Lado outro, a Fazenda argumentava que postergar a tributação para o momento da venda das ações poderia resultar em situações onde grandes fortunas seriam acumuladas sem a devida contribuição fiscal. Isso porque o beneficiário poderia optar por manter as ações indefinidamente, usufruindo de dividendos e outros benefícios, sem nunca realizar o ganho de capital e, consequentemente, sem pagar o imposto correspondente.

Por fim, a Fazenda Nacional contestava veementemente a alegação de que as stock options envolveriam riscos equiparáveis aos de operações normais de mercado. O argumento era que os executivos e funcionários beneficiários desses planos possuem um conhecimento privilegiado sobre as perspectivas e estratégias da empresa, o que mitiga significativamente o risco do investimento.

Além disso, muitos planos de stock options são estruturados de forma a proteger o beneficiário contra quedas no valor das ações, seja através de períodos de carência flexíveis, possibilidade de reajuste no preço de exercício, ou outras cláusulas de salvaguarda. Essas características, na visão da Fazenda, descaracterizariam a natureza de risco típica das operações de mercado.

Entendimento do STJ sobre os Stock Options

O STJ, em sua decisão, reconheceu que os planos de stock options, apesar de oferecidos no contexto de uma relação de trabalho, possuem características intrínsecas que os aproximam mais de negócios mercantis do que de formas tradicionais de remuneração. 

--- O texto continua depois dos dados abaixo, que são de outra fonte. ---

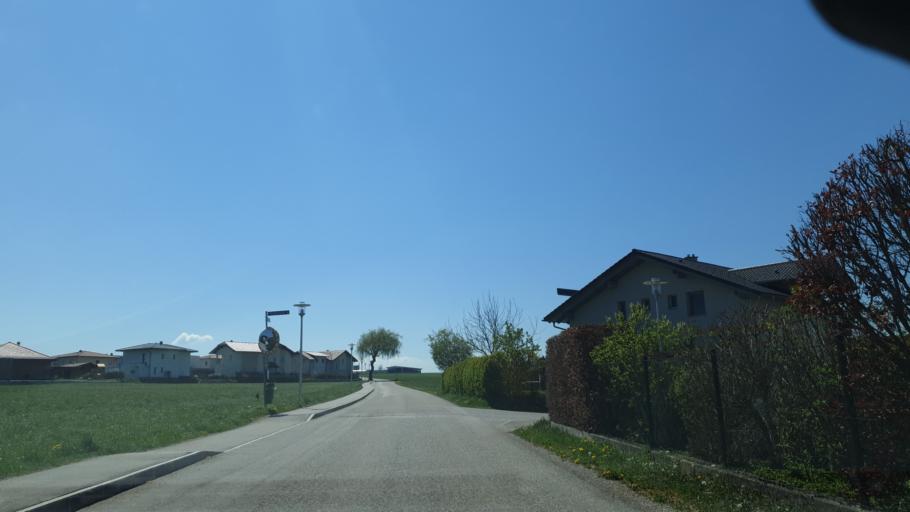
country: AT
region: Upper Austria
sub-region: Politischer Bezirk Vocklabruck
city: Gampern
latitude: 47.9859
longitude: 13.5508
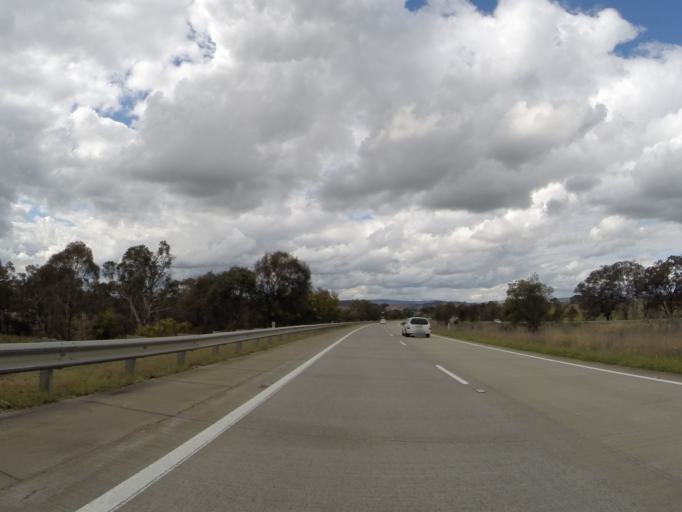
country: AU
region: New South Wales
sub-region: Yass Valley
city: Gundaroo
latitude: -34.7870
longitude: 149.2399
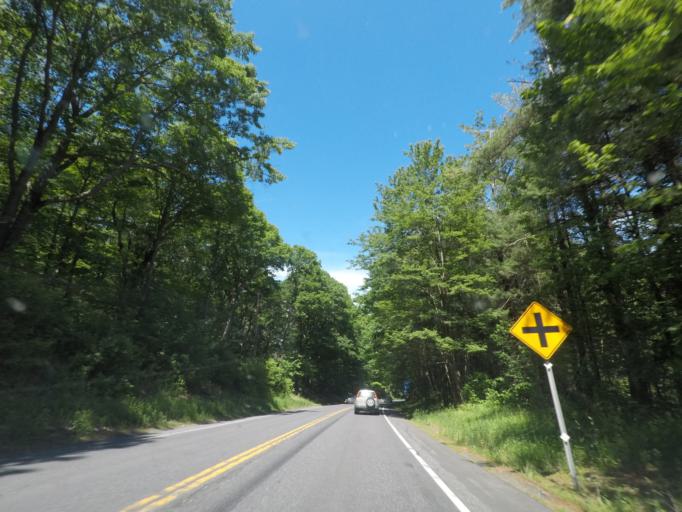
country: US
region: Massachusetts
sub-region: Berkshire County
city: West Stockbridge
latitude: 42.3329
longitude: -73.4347
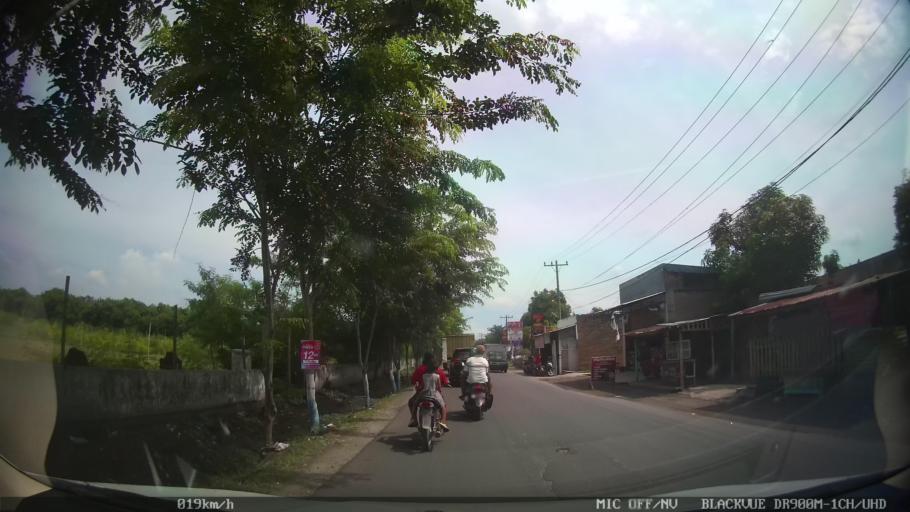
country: ID
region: North Sumatra
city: Medan
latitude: 3.6296
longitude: 98.7159
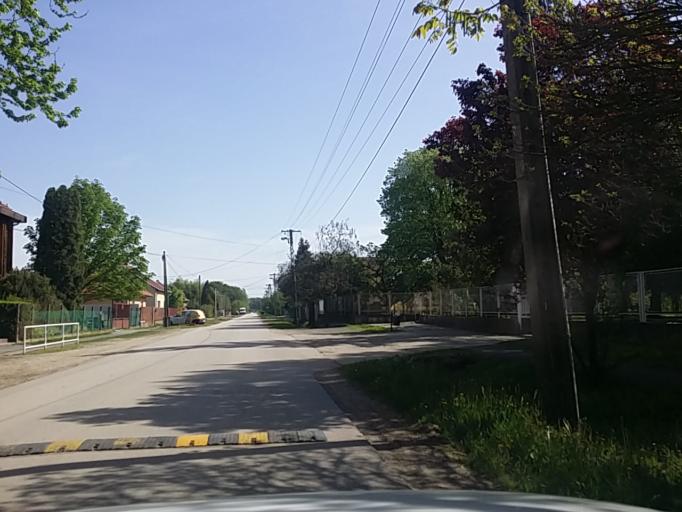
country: HU
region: Bekes
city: Doboz
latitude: 46.7003
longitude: 21.1861
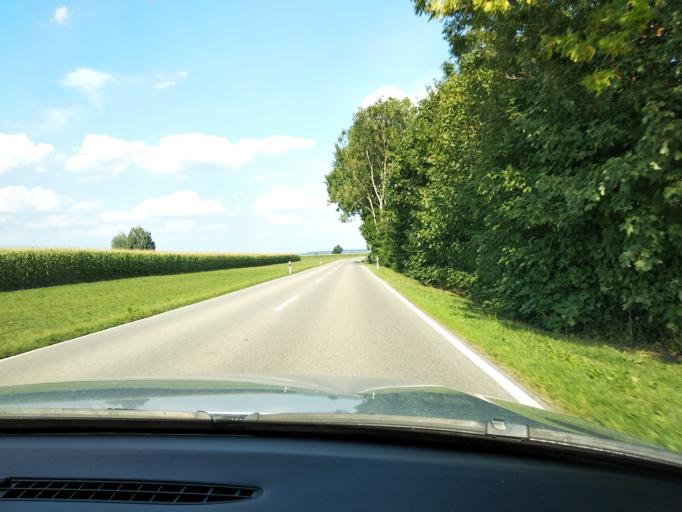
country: DE
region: Bavaria
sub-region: Swabia
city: Memmingerberg
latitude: 47.9937
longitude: 10.2227
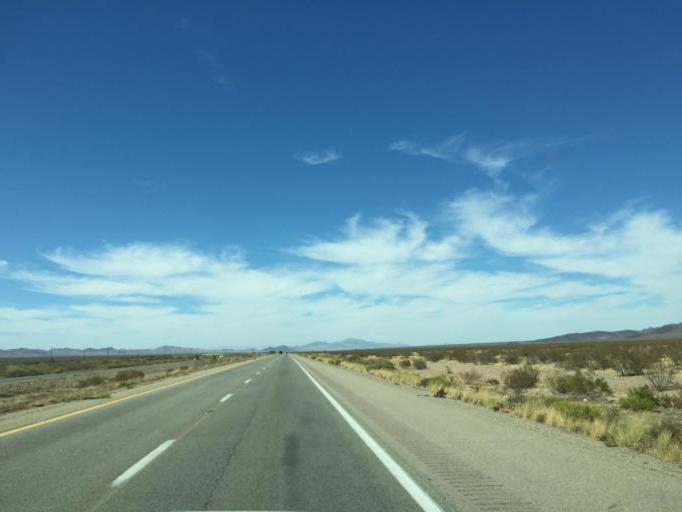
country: US
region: Arizona
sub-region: Mohave County
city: Dolan Springs
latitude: 35.5975
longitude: -114.3992
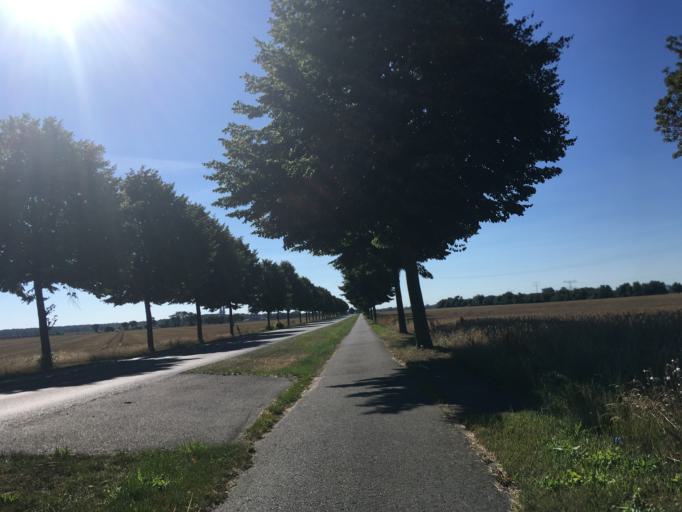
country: DE
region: Berlin
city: Falkenberg
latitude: 52.5960
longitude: 13.5417
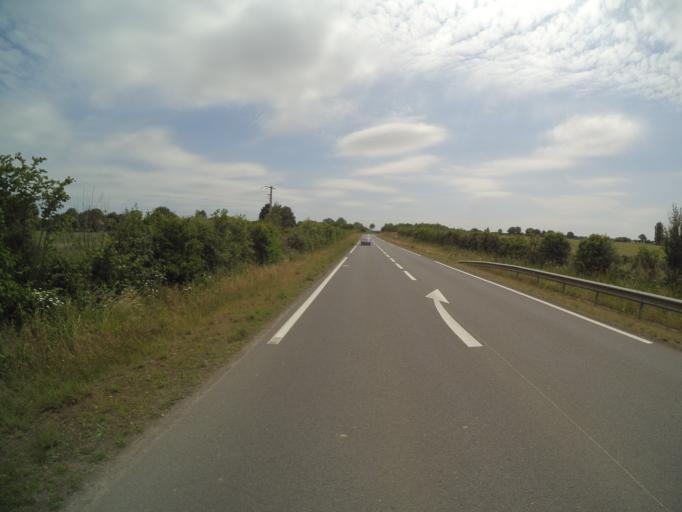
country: FR
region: Pays de la Loire
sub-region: Departement de la Vendee
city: Les Herbiers
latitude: 46.8459
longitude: -1.0184
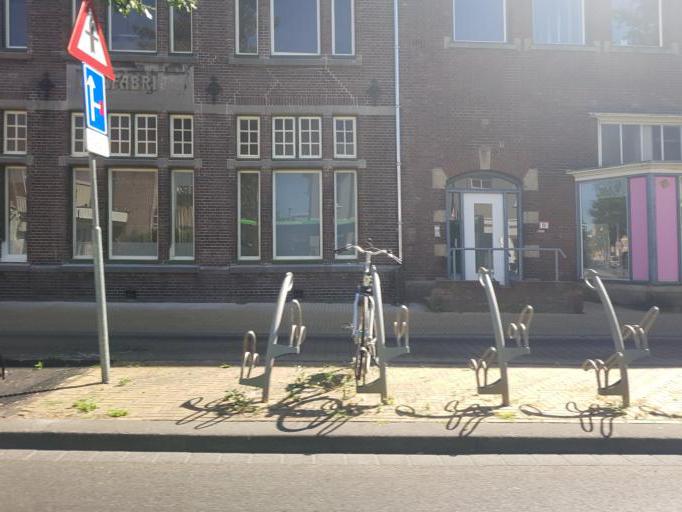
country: NL
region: Gelderland
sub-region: Gemeente Apeldoorn
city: Apeldoorn
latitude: 52.2141
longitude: 5.9665
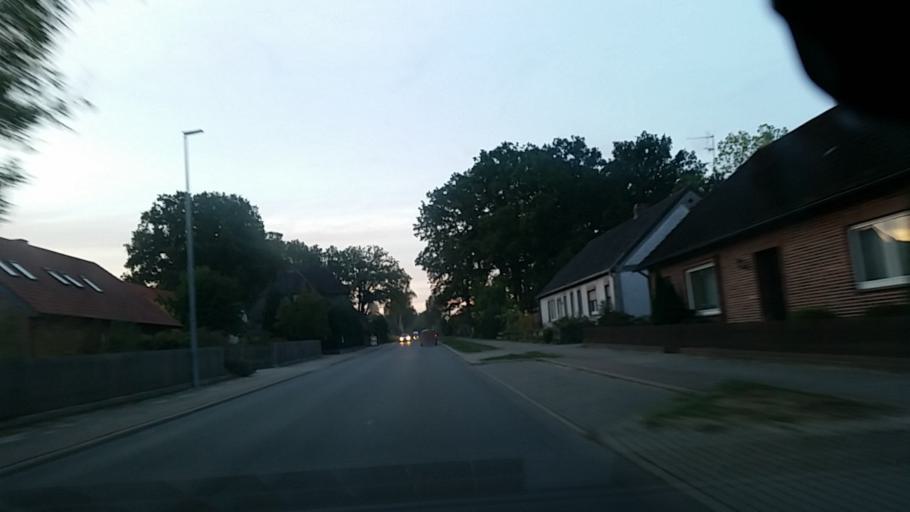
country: DE
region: Lower Saxony
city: Wieren
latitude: 52.8831
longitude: 10.6618
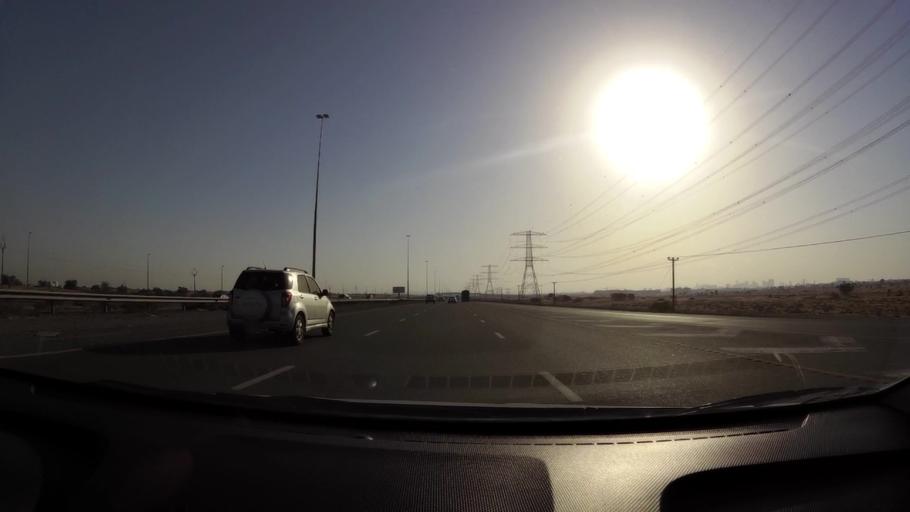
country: AE
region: Ajman
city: Ajman
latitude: 25.3621
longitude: 55.5294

O STJ indicou três elementos fundamentais:

  • Voluntariedade: A adesão ao plano é uma decisão do empregado, que pode optar por não participar sem prejuízo de sua relação de trabalho.
  • Onerosidade: Ao contrário de outras formas de remuneração, as stock options exigem um desembolso efetivo por parte do beneficiário para adquirir as ações.
  • Risco: O valor do benefício está sujeito às flutuações do mercado acionário, podendo resultar em ganhos expressivos ou em perdas para o participante.

Assim, o Superior Tribunal de Justiça entendeu que esses elementos, em conjunto, conferem às stock options uma natureza híbrida, mais próxima de um investimento do que de uma simples remuneração.

Além disso, houve a constatação de que não existe, no ordenamento jurídico brasileiro, uma norma que enquadre explicitamente as stock options como remuneração para fins tributários. O tribunal argumentou que, em matéria tributária, a interpretação deve ser restritiva, não cabendo ao Judiciário criar hipóteses de incidência não previstas expressamente em lei.

Ademais, contrariando o entendimento da Fazenda Nacional, o STJ considerou que não há renda efetivamente realizada no momento do exercício das opções. O tribunal argumentou que, nesse momento, o beneficiário está apenas trocando dinheiro por ações, sem que haja um ingresso real de recursos em seu patrimônio.

Alinhamento com Práticas Internacionais e Impactos no Brasil

De outro lado, o STJ deu considerável peso ao argumento de que o tratamento das stock options como operações de natureza mercantil está mais alinhado com as práticas adotadas em outros países, especialmente nos Estados Unidos e em nações da União Europeia.

A Corte considerou que, em um mundo globalizado, onde empresas multinacionais frequentemente oferecem planos de stock options a executivos em diferentes países, é importante que o tratamento tributário brasileiro não destoe significativamente das práticas internacionais. Isso não só facilita a administração desses planos por parte das empresas, mas também torna o Brasil um destino mais atrativo para investimentos e para a atração de talentos internacionais.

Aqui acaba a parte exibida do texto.